## Extrait fourni
★ ★ ★ ★ ★ ★ ★

J’adresse aussi un second appel: que tout malade, quelle que soit l’affection qui l’atteint, soit entouré de soins avec amour et sans aucune discrimination. La qualité morale d’une société se mesure au respect qu’elle sait porter indéfectiblement à toute vie, à toute souffrance. N’est-ce pas face aux êtres les plus affaiblis que s’applique d’abord le commandement de l’amour fraternel? N’est-ce pas là une exigence qui s’impose particulièrement à tout responsable fidèle à la foi en Dieu qui est amour?

★ ★ ★ ★ ★ ★ ★

## Données fournies
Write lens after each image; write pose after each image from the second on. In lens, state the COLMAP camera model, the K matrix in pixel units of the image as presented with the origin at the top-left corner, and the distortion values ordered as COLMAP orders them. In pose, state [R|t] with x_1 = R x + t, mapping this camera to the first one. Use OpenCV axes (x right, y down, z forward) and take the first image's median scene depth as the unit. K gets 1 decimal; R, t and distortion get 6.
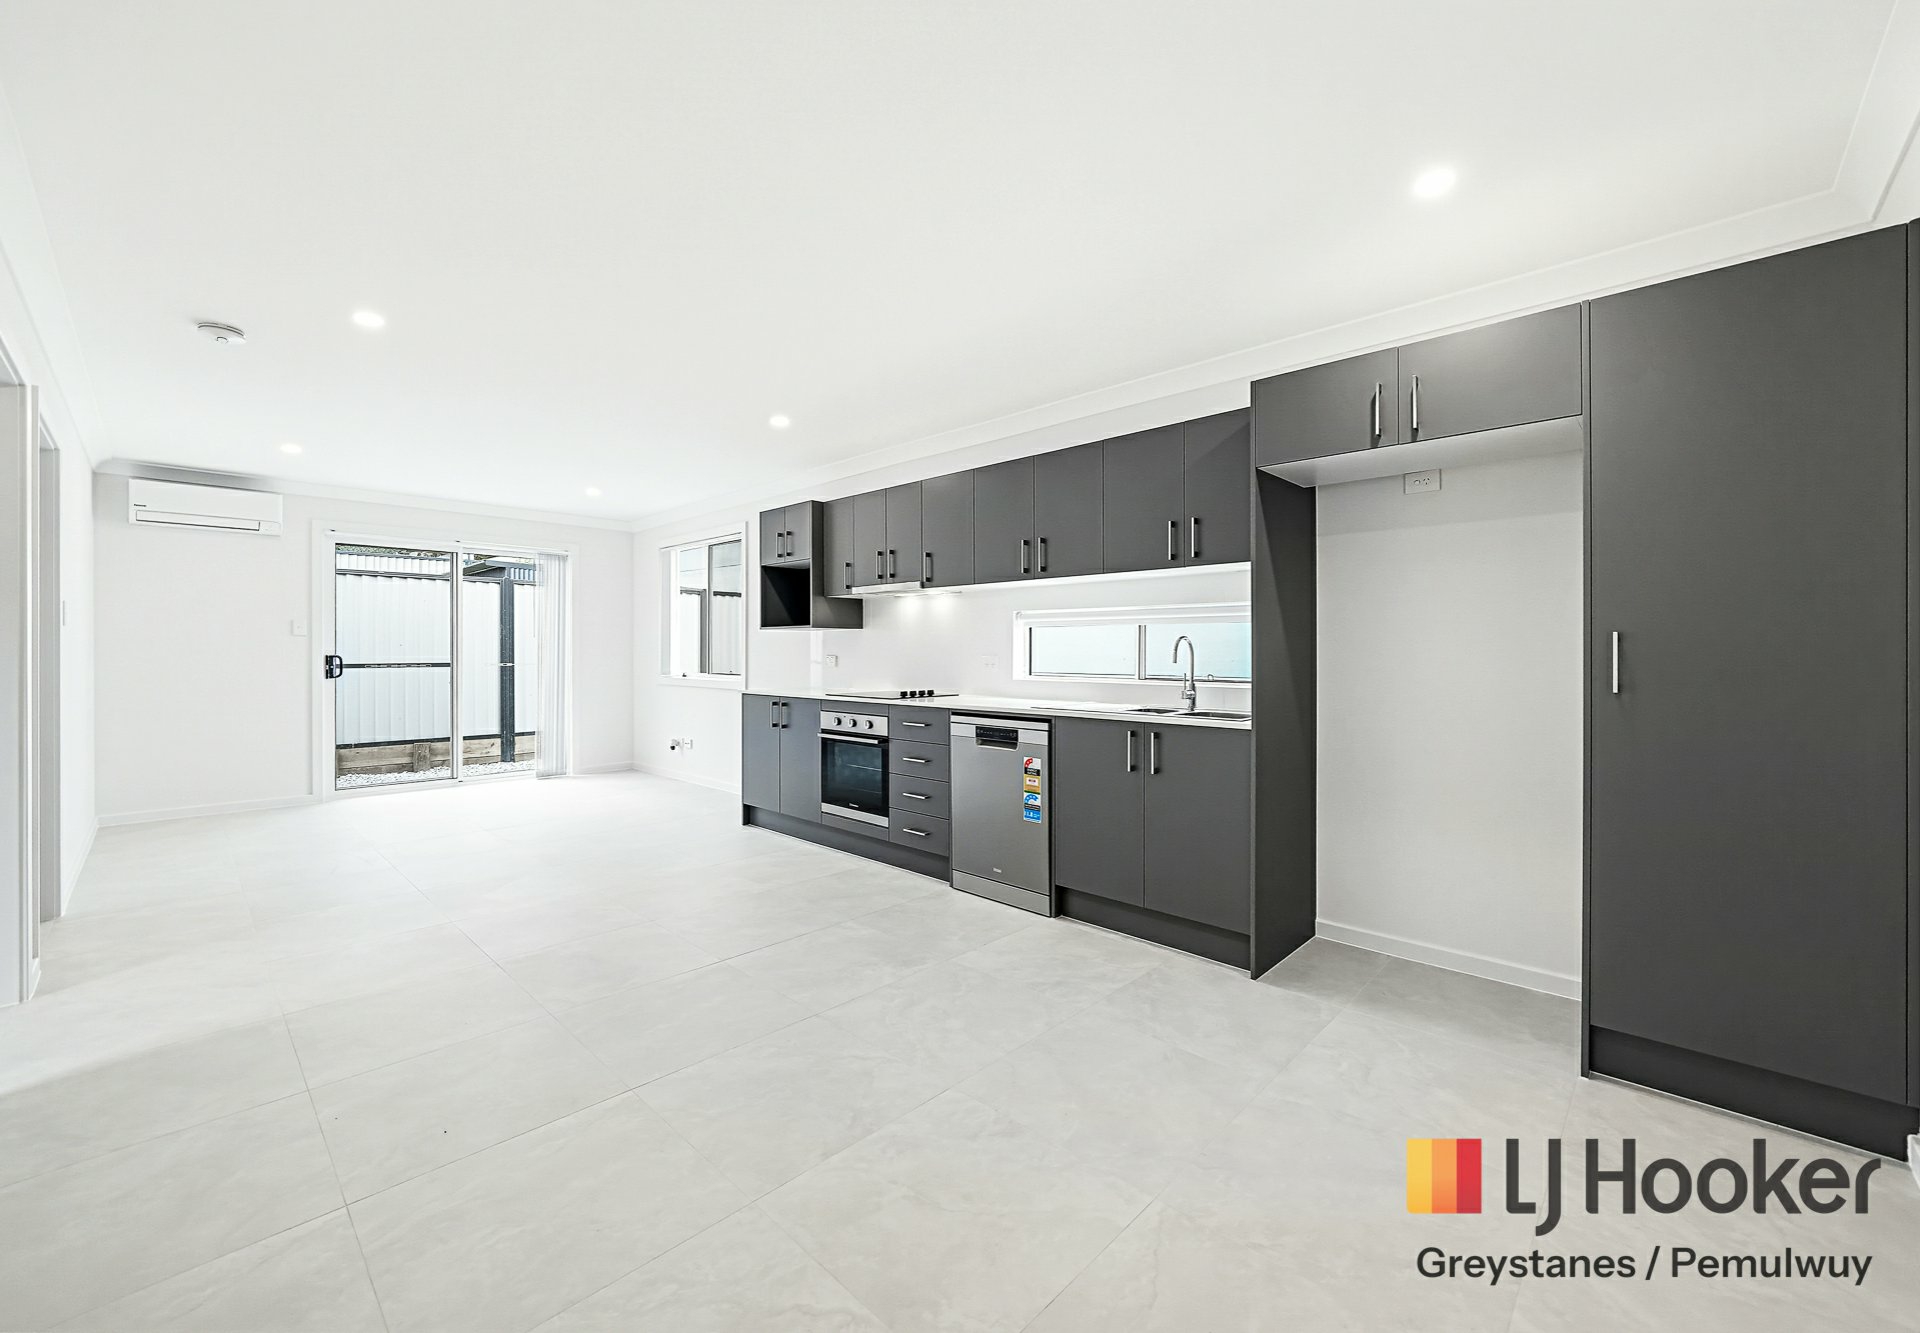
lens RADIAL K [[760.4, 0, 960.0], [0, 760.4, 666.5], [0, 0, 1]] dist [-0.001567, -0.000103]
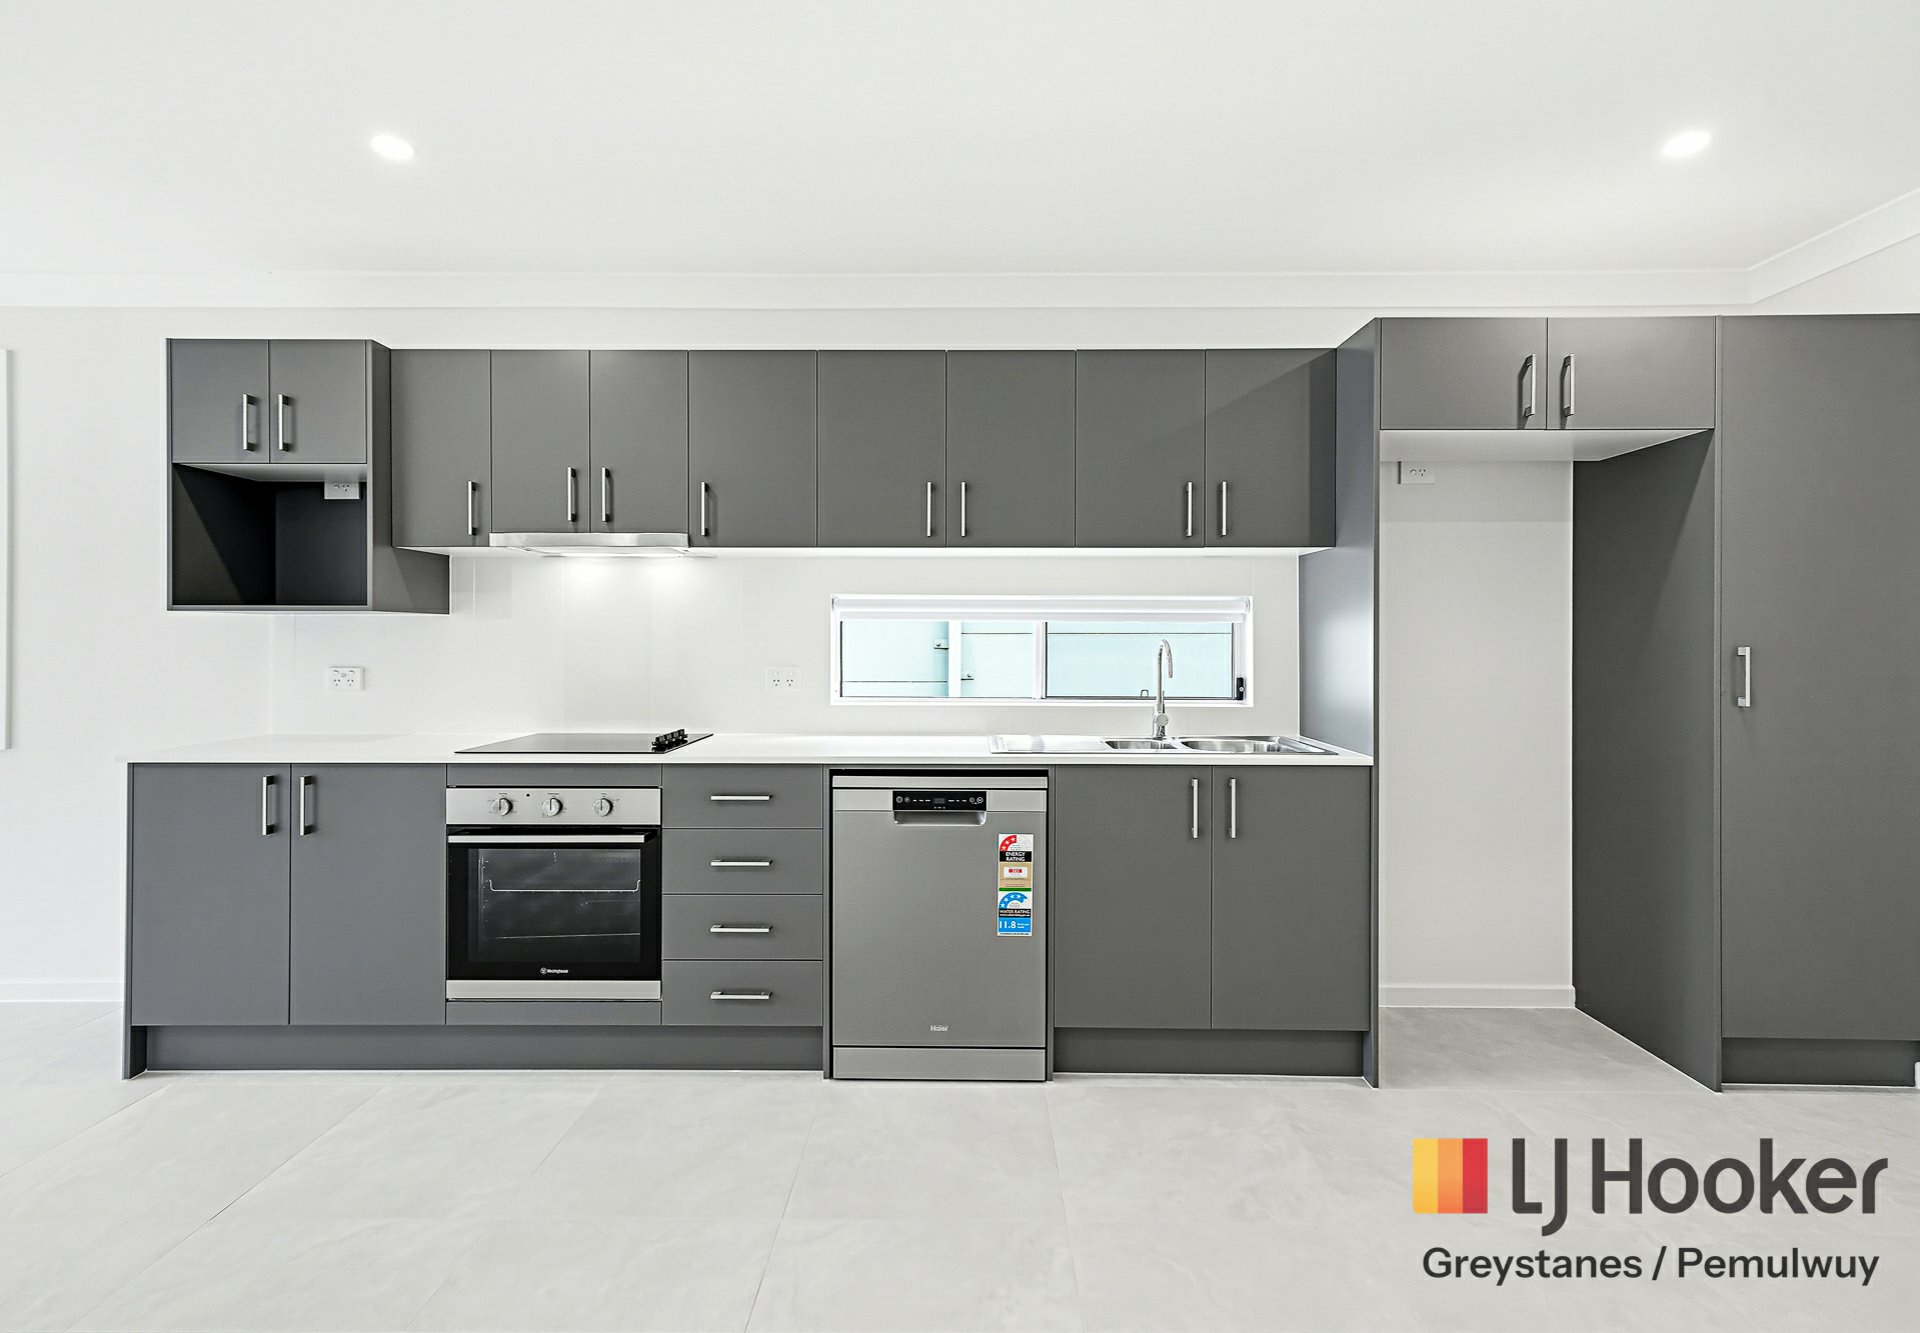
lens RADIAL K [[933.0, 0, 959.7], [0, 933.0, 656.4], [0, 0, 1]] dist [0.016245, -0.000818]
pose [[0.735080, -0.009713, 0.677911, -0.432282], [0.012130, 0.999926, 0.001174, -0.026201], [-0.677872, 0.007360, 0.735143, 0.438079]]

★ ★ ★ ★ ★ ★ ★

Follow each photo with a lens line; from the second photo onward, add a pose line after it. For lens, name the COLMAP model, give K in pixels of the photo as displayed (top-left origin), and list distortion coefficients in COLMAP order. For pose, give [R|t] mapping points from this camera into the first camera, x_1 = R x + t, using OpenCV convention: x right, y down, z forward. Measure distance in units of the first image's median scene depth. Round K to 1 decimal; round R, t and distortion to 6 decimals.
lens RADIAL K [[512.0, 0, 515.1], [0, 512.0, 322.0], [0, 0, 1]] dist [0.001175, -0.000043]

★ ★ ★ ★ ★ ★ ★

## Consigne 1
D'après l'extrait fourni, à quoi se mesure la qualité morale d'une société ?
## Consigne 2
Rédigez la suite de l'extrait fourni, qui traite du soin dû à toute personne souffrante, en reprenant après sa dernière phrase.
Les lignes de données ne servent à rien pour ce travail.

## Corrigé 1
Elle se mesure au respect qu'elle sait porter indéfectiblement à toute vie, à toute souffrance.

## Corrigé 2
6. Chers amis, en évoquant avec vous le souci de consolider l’unité de la nation, la nécessité d’agir en vue du bien commun, les dimensions de la fonction éducative, l’action pour la santé, j’ai rappelé quelques unes des voies sur lesquelles vous avez à traduire en actes le message de la Parole de Dieu, comme l’a dit votre porte-parole. Cela peut se résumer par une phrase du Concile Vatican II dans le document sur l’apostolat des laïcs: «La mission de l’Eglise n’est pas seulement d’apporter aux hommes le message du Christ et sa grâce, mais aussi de pénétrer et de parfaire par l’esprit évangélique l’ordre temporel»[2].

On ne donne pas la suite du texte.